Chicken breast and prawns with Provencal herbs in a creamy pistachio Dijon sauce

  • 30g butter
  • 2 tbsp olive oil
  • 8 prawns, shells on
  • 4 boneless, skinless chicken breasts (225g each)
  • Salt and pepper
  • 240ml dry white wine
  • 240ml chicken stock
  • 1 shallot, chopped
  • 2 cloves garlic, chopped
  • 240ml double cream
  • 1 1/2 tsp Dijon mustard
  • Few drops fresh lemon juice
  • 2 tbsp herbes de Provence
  • 15g pistachios, chopped
1) Heat the butter and olive oil in a large, deep saute pan or Dutch oven over a high heat. Add the prawns and saute, stirring occasionally until the prawns turn pink, about 2 to 3 minutes. Remove from the heat and set aside on a plate.

2) Season the chicken breasts with salt and pepper on both sides, reduce the heat to medium, and then place them in the pan (there should still be some butter and oil in the pan; if not, add a little more). Cook the chicken over medium heat for 3 to 4 minutes on each side.

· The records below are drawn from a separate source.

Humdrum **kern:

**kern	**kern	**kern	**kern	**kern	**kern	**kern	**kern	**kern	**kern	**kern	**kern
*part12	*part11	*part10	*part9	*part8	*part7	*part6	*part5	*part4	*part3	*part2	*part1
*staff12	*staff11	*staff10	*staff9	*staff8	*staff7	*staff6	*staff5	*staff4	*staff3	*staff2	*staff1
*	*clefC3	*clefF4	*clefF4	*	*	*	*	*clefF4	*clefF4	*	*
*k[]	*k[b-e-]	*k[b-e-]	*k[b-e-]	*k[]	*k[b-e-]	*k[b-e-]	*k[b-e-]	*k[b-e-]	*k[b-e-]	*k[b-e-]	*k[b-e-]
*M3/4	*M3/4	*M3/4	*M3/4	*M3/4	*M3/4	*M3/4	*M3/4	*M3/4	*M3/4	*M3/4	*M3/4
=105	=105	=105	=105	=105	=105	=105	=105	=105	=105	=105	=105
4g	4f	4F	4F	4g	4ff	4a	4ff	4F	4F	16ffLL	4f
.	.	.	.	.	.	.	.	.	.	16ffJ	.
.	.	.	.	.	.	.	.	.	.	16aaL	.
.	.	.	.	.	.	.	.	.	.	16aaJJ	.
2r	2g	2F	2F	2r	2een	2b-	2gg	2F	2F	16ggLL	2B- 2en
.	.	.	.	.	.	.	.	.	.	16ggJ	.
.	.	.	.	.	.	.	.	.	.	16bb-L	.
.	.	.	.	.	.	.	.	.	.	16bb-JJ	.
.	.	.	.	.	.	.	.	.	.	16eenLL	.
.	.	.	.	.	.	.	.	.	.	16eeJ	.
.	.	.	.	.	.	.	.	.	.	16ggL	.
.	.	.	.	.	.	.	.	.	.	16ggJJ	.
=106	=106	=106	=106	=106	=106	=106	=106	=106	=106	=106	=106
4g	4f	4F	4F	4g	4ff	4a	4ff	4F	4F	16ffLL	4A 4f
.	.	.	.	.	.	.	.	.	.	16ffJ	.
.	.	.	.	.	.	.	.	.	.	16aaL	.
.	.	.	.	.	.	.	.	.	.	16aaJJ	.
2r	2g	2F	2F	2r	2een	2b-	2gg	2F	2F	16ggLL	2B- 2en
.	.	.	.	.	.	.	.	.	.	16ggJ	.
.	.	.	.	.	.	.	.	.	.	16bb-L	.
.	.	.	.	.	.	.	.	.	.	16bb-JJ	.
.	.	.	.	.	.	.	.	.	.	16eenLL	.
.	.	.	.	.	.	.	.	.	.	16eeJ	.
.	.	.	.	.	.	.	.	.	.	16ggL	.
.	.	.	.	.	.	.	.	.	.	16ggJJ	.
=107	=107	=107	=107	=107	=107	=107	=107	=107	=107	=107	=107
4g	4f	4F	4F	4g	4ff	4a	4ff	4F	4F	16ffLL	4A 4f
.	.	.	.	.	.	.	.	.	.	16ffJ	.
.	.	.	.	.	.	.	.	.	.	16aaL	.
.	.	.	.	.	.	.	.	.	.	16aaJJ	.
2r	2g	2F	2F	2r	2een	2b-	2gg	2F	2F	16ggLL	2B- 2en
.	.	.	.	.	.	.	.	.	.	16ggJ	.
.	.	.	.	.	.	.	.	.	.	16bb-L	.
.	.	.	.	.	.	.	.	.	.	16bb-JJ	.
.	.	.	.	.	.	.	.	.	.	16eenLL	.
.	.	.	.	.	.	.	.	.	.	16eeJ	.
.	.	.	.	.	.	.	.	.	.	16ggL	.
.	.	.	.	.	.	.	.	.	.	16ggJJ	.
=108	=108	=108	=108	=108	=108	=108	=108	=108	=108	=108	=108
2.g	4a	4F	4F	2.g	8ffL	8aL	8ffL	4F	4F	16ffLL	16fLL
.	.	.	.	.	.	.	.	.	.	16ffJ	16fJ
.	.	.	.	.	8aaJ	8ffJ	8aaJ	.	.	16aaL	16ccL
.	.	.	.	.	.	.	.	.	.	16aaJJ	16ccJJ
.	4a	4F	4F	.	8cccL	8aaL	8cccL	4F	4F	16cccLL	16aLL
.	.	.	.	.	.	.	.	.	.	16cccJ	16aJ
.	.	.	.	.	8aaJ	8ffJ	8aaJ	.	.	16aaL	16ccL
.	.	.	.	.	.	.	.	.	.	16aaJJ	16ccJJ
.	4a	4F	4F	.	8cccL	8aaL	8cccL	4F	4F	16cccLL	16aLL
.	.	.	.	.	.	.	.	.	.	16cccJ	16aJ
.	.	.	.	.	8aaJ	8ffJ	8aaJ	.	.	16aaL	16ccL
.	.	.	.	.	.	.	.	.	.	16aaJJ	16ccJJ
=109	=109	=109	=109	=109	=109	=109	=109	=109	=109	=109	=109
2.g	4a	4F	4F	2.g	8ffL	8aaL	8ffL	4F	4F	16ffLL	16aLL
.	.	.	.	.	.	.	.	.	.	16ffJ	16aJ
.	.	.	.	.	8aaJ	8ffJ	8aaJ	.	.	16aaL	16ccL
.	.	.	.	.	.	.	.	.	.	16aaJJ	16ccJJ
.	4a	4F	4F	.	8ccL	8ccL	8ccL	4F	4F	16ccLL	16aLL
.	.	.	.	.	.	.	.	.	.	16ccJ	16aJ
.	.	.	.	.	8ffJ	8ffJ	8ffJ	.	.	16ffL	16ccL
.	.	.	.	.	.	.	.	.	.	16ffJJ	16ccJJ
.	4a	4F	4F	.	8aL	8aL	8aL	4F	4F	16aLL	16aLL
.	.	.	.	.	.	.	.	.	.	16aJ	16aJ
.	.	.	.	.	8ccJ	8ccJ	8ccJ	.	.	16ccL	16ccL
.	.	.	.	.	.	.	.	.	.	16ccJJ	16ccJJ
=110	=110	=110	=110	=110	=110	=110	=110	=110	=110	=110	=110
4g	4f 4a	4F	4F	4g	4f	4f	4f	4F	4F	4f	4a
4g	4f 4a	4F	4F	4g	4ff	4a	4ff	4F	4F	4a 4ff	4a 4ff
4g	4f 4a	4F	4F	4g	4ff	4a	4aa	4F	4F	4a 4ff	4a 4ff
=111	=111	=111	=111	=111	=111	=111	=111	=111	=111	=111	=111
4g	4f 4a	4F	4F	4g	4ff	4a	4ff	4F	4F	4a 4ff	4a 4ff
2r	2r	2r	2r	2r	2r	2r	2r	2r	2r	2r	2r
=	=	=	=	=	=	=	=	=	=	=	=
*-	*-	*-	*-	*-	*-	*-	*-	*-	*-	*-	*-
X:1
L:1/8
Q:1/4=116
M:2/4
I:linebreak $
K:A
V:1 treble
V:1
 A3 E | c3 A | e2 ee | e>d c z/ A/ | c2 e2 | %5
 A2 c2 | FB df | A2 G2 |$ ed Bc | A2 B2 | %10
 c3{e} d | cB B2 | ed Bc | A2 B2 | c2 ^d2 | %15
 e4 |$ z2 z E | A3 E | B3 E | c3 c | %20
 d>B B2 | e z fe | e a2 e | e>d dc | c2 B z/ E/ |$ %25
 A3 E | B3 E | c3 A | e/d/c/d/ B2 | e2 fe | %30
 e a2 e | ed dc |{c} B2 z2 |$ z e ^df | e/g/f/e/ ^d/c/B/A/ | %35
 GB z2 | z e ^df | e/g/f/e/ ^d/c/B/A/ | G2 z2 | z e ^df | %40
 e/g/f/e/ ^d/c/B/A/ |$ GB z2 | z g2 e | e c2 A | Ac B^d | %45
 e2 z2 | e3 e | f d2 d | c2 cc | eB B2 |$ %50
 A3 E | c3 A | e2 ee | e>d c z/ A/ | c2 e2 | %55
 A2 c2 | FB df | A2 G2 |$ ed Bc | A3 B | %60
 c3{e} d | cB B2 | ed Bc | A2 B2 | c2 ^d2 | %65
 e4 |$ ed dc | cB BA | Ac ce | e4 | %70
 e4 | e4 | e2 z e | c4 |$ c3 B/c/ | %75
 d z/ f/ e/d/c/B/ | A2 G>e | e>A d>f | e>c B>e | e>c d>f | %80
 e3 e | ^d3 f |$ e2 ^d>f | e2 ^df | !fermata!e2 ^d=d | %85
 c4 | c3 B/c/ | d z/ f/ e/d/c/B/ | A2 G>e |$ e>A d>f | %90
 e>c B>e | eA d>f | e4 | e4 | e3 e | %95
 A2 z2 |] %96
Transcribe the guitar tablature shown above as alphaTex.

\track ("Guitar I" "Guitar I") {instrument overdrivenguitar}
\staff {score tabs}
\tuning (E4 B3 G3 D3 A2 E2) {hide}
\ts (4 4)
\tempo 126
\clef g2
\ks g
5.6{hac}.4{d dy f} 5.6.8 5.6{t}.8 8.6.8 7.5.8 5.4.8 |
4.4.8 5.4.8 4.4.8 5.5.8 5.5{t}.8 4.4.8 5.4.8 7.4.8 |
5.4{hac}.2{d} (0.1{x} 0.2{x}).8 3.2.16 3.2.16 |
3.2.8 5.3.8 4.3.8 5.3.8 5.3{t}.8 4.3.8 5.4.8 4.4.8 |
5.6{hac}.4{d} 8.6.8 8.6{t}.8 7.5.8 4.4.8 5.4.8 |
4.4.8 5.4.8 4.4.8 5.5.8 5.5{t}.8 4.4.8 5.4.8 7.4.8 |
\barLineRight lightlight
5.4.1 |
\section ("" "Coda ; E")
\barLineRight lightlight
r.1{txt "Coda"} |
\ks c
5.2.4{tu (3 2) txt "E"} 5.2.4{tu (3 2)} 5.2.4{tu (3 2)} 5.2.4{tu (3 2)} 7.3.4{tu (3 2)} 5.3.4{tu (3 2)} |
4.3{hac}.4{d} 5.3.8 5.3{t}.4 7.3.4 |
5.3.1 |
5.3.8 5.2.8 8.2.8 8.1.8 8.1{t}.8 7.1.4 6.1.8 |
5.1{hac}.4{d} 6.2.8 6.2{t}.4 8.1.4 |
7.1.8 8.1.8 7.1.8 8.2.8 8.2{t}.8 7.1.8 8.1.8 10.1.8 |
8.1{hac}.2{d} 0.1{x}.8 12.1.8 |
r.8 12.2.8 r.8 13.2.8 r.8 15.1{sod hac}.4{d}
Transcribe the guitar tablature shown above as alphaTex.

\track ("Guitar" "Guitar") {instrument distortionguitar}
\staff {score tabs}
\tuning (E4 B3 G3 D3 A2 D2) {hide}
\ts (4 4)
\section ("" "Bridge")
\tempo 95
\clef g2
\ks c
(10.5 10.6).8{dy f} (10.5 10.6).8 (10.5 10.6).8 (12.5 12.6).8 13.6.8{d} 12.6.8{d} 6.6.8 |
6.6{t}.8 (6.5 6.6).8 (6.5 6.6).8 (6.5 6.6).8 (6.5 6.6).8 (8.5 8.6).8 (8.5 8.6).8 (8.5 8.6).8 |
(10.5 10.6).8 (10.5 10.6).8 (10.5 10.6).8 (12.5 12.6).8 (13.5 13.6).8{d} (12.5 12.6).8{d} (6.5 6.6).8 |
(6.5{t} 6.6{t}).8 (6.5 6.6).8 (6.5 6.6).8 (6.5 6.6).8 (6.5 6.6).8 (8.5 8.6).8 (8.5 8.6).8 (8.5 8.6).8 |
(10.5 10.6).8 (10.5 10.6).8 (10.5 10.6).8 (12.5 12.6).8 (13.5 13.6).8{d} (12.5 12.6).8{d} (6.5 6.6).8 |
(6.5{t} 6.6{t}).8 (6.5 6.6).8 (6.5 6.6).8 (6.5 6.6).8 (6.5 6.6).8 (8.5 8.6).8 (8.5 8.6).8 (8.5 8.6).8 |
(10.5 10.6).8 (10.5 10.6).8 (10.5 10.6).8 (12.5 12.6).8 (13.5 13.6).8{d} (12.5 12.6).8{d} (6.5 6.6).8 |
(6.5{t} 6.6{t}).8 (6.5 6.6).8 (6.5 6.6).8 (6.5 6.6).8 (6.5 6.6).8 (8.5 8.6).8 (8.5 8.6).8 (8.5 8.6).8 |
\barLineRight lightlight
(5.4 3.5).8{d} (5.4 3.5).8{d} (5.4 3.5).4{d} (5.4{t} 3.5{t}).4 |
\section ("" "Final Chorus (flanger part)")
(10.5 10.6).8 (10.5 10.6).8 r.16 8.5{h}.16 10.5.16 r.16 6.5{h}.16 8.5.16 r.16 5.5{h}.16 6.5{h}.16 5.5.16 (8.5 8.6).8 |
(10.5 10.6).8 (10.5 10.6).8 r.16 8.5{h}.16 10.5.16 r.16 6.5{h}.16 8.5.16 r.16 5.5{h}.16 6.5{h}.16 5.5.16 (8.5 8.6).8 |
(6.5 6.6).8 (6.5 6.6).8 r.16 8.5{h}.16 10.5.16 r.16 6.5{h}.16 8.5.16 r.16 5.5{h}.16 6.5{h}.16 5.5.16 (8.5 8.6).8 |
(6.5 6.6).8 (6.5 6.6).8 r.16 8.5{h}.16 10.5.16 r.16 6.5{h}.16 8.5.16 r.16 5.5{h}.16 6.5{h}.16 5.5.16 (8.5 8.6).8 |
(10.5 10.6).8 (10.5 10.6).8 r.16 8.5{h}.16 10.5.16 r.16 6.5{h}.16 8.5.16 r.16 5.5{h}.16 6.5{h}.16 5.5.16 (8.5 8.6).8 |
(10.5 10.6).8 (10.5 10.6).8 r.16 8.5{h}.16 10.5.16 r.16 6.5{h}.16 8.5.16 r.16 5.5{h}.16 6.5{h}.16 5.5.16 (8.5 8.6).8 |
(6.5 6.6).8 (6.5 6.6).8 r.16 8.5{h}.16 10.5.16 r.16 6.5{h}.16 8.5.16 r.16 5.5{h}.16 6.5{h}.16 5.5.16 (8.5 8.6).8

3) Add the wine, followed by the chicken broth, shallot and garlic; cook for another 6 to 8 minutes or until the chicken is fully cooked through. Remove the chicken and set it aside on a plate.

4) Add the cream, mustard, lemon juice and herbes de Provence to the pan and stir to combine. Remove he pan from the heat.

5) Peel the shells from the prawns. Transfer the prawns to a bowl. Return the sauce to the heat, bring to a boil, and simmer until thickened slightly, about 2 to 3 minutes. Return the chicken and the prawns to the pan and reheat for 1 to 2 minutes. Sprinkle in the pistachios and then divide among 4 plates.